→ **Обязательное задание**:
Перечислите все разделы, по которым распределены персонажи в приведенном ниже фрагменте, указав число человек в каждом.

Персонажи распределены по четырем разделам — “Писатели, философы” (37 человек от Л. Толстого до Гершензона), “Музыка, театр” (19 человек от Римского-Корсакова до Мейерхольда), “Художники” (31 человек от Сурикова до П. Митурича) и “Меценаты” (12 человек от М. Тенишевой до Е. Носовой, урожденной Рябушинской). Некоторые из них оказались здесь не сколько в силу собственных заслуг в культуре Серебряного века, сколько “по случаю” (либо супруги знамениты, либо собственные портреты хороши): Н.И. Забела-Врубель вошла в историю не как певица, а как жена и оригинал портретов Врубеля; едва ли кто знает сейчас собственные работы Е.М. Мартыновой, позировавшей для сомовской “Дамы в голубом”; попавший в раздел “Меценаты” Ф.Ф. Юсупов написал мемуары, действительно мог видеть “в убийстве Распутина <…> прежде всего сценарий, достойный его любимого автора, Оскара Уайльда” (с. 259), и потому претендовать на статус деятеля культуры Серебряного века — но в меценатстве не замечен; то же относится к жене мецената и мемуариста П.И. Щербатовой, в очередной раз оставленной без года рождения, давно известного (см.: НЛО. 2001. № 47. С. 435), — впрочем, это единственная претензия к справочному аппарату.
Многие из 99 персонажей основного раздела книги (портреты еще нескольких фигур сопровождают текст предисловия) представлены не одним, а двумя-тремя портретами (Ахматова — даже четырьмя), при этом мотивированность выбора составителей не всегда очевидна. Так, стилизованный портрет Гумилева кисти Н. Гончаровой (около 1917 г.) трудно счесть его каноническим изображением, и лучше бы здесь смотрелся, скажем, портрет работы М.В. Фармаковского из собрания ИРЛИ (см.: Наше наследие. 1989. № 2(8). С. 27). В предисловии специально обсуждается история двух портретов Белого работы Бакста (с. 23—24): на первом (1905) Белый, по собственной оценке, предстал как “нервнобольной <…> со сломанной челюстью <…> декадент”; на втором (1906) — как “усатый мужчина”. Но приведен в книге только второй из них, о первом сказано лишь, что “тот портрет, который, по словам Андрея Белого, “куда-то канул”, ныне известен нам по многим воспроизведениям” — безо всякой ссылки на такие воспроизведения (см., напр.: Лев Бакст. Альбом / Авт.-сост. С.В. Голынец. М., 1992. Ил. 102).

→ **Извлеченные данные**:
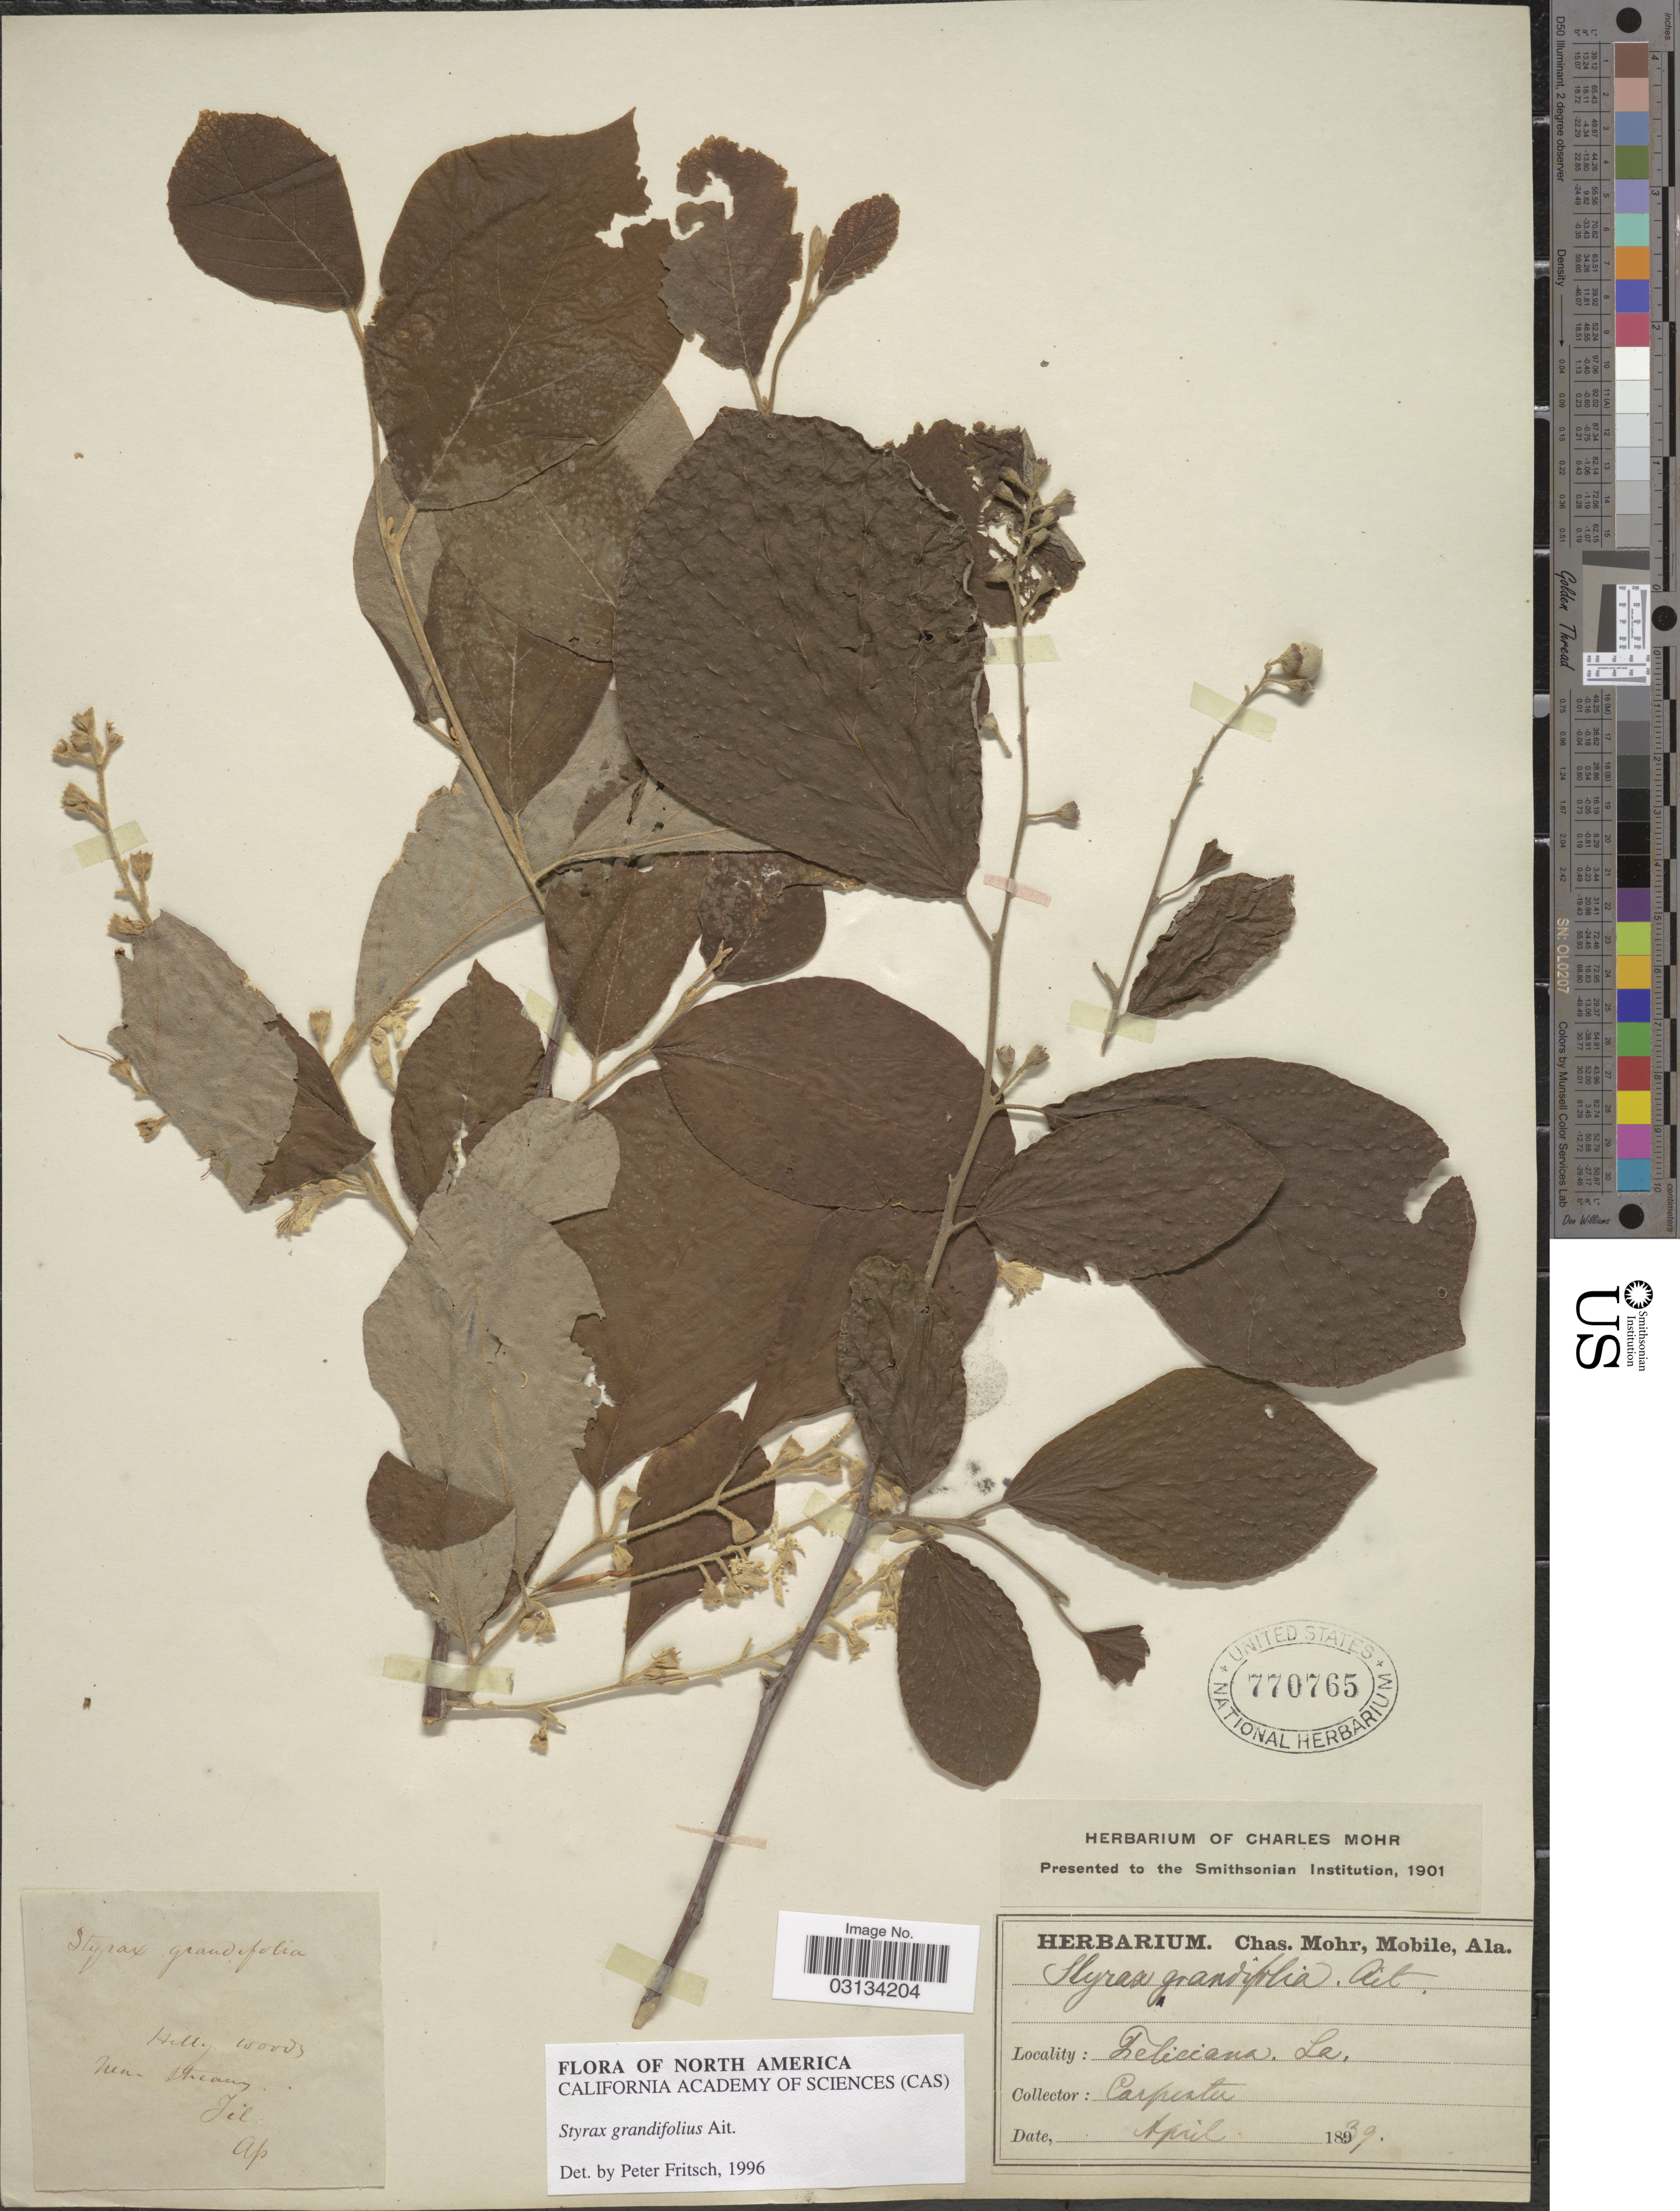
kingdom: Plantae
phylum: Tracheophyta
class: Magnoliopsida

--

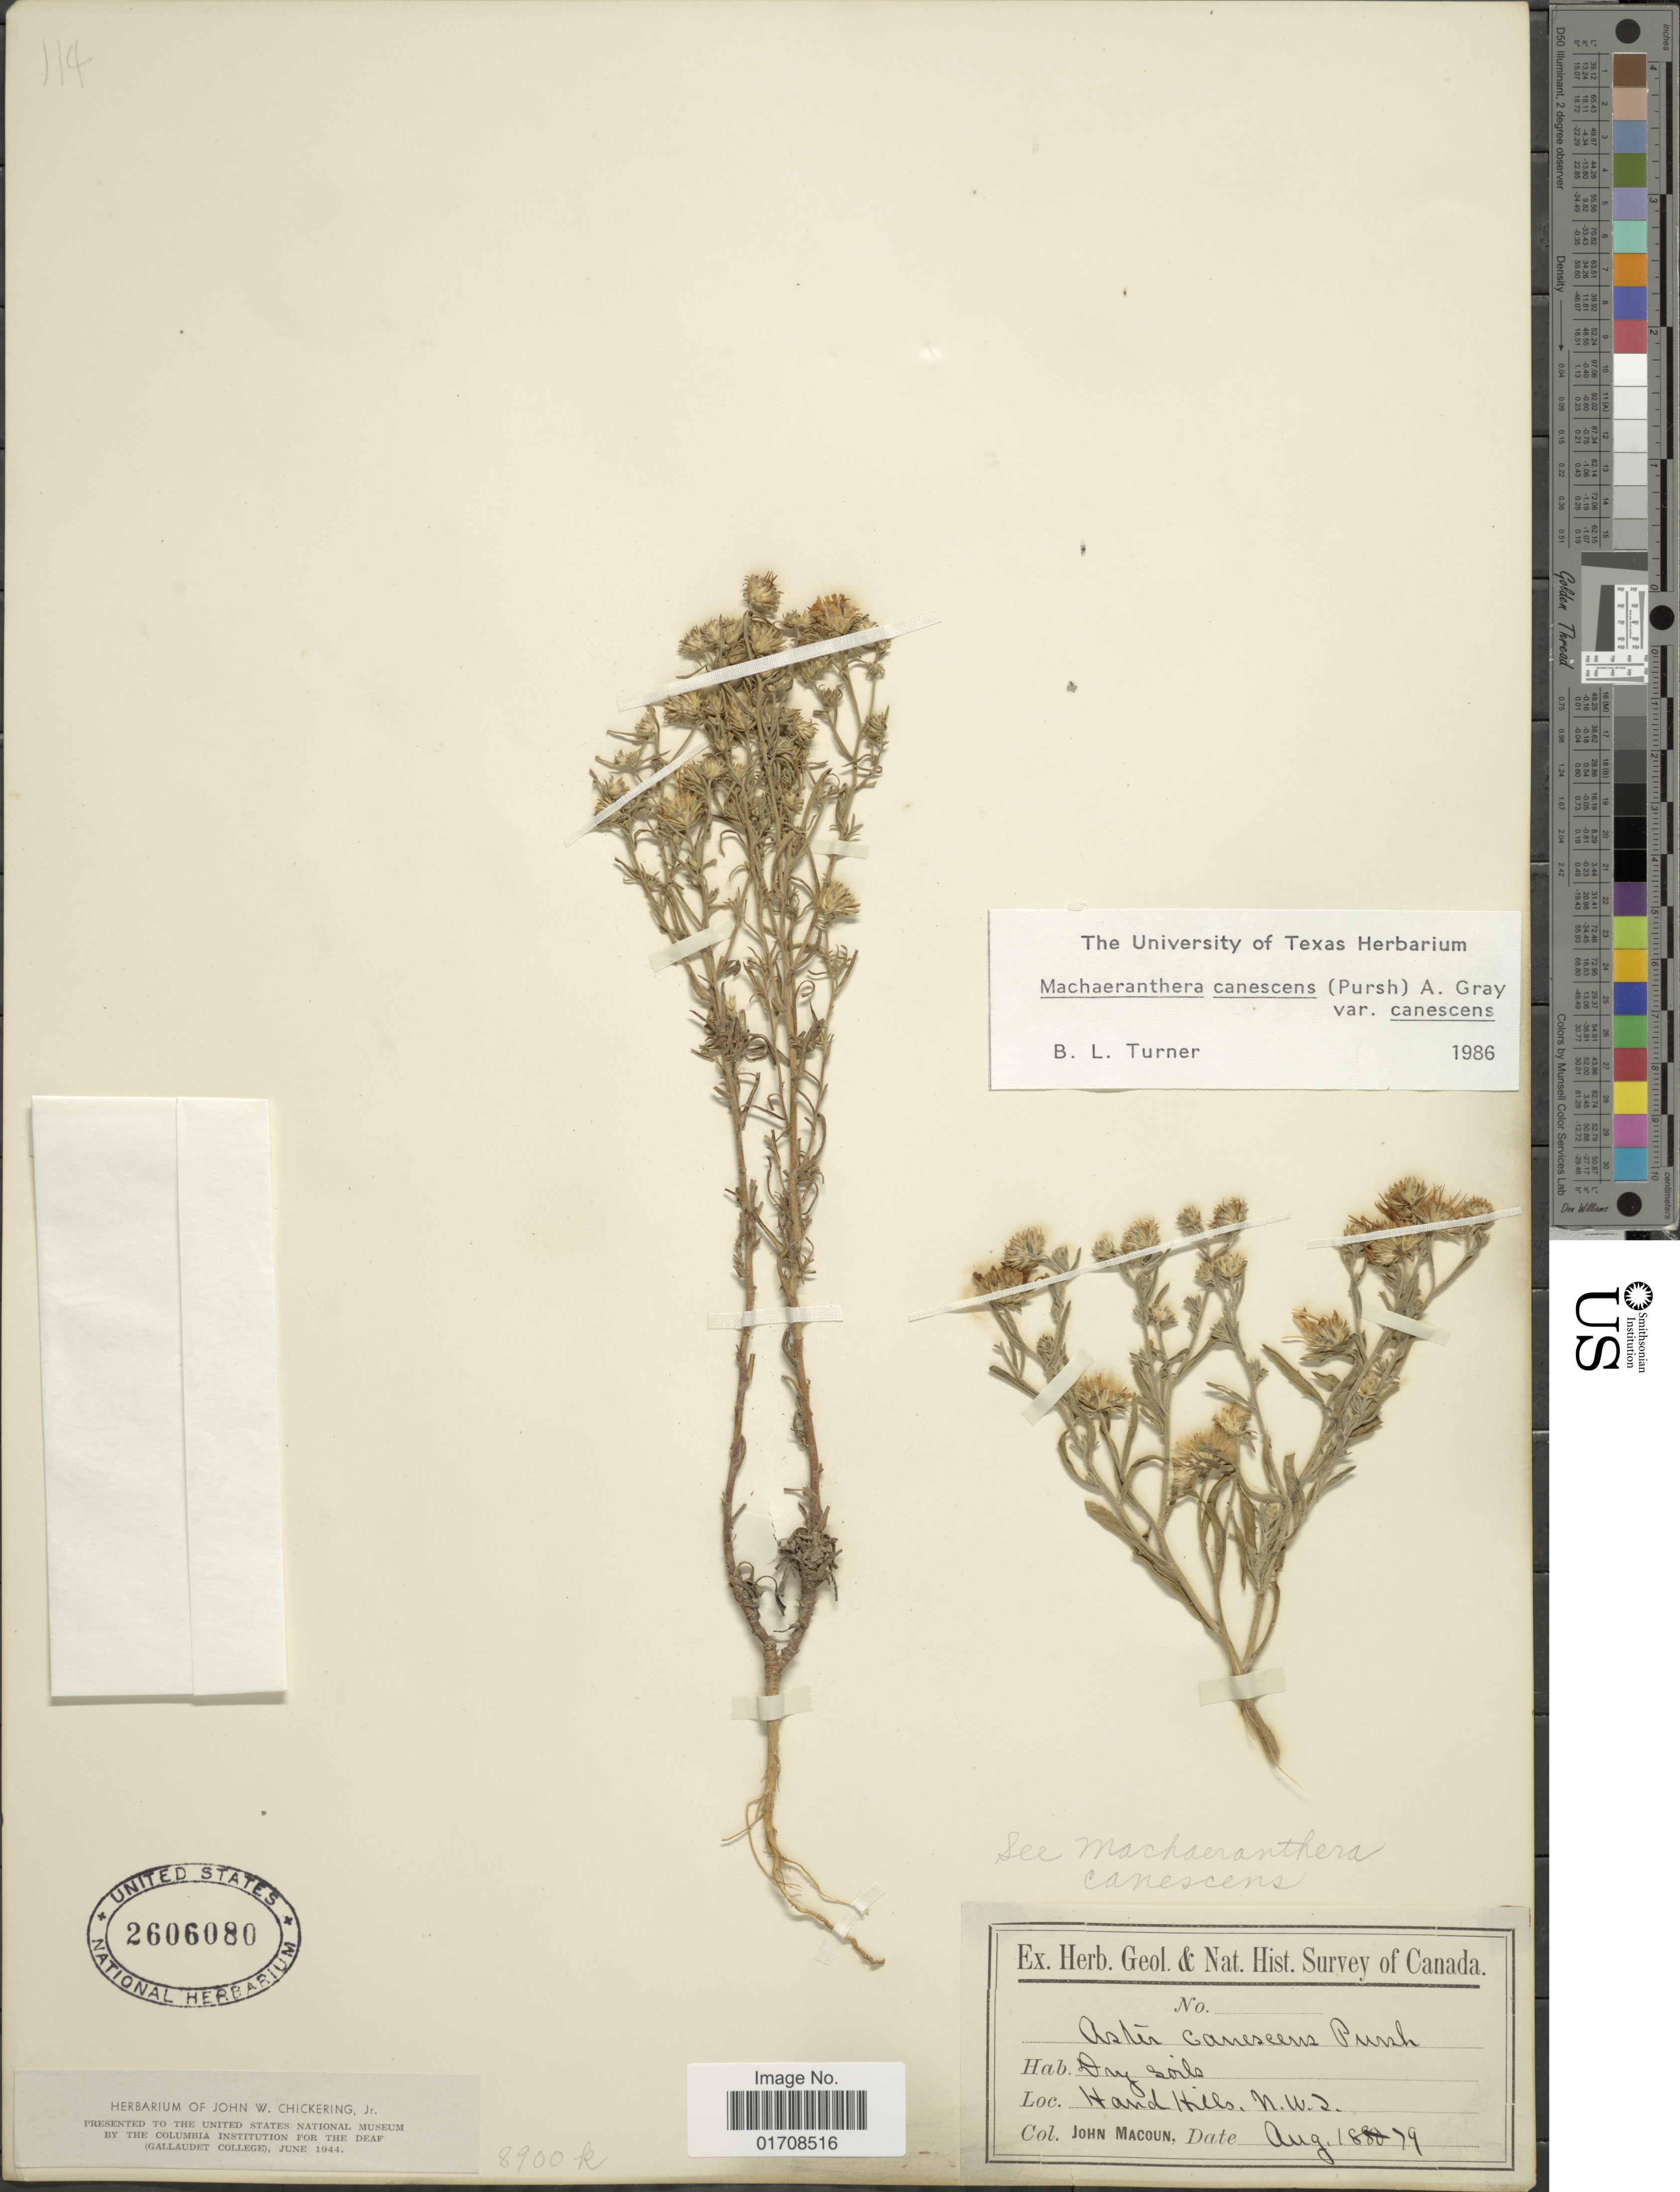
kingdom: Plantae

→ **Решение**:
«Писатели, философы»: 37 человек
«Музыка, театр»: 19 человек
«Художники»: 31 человек
«Меценаты»: 12 человек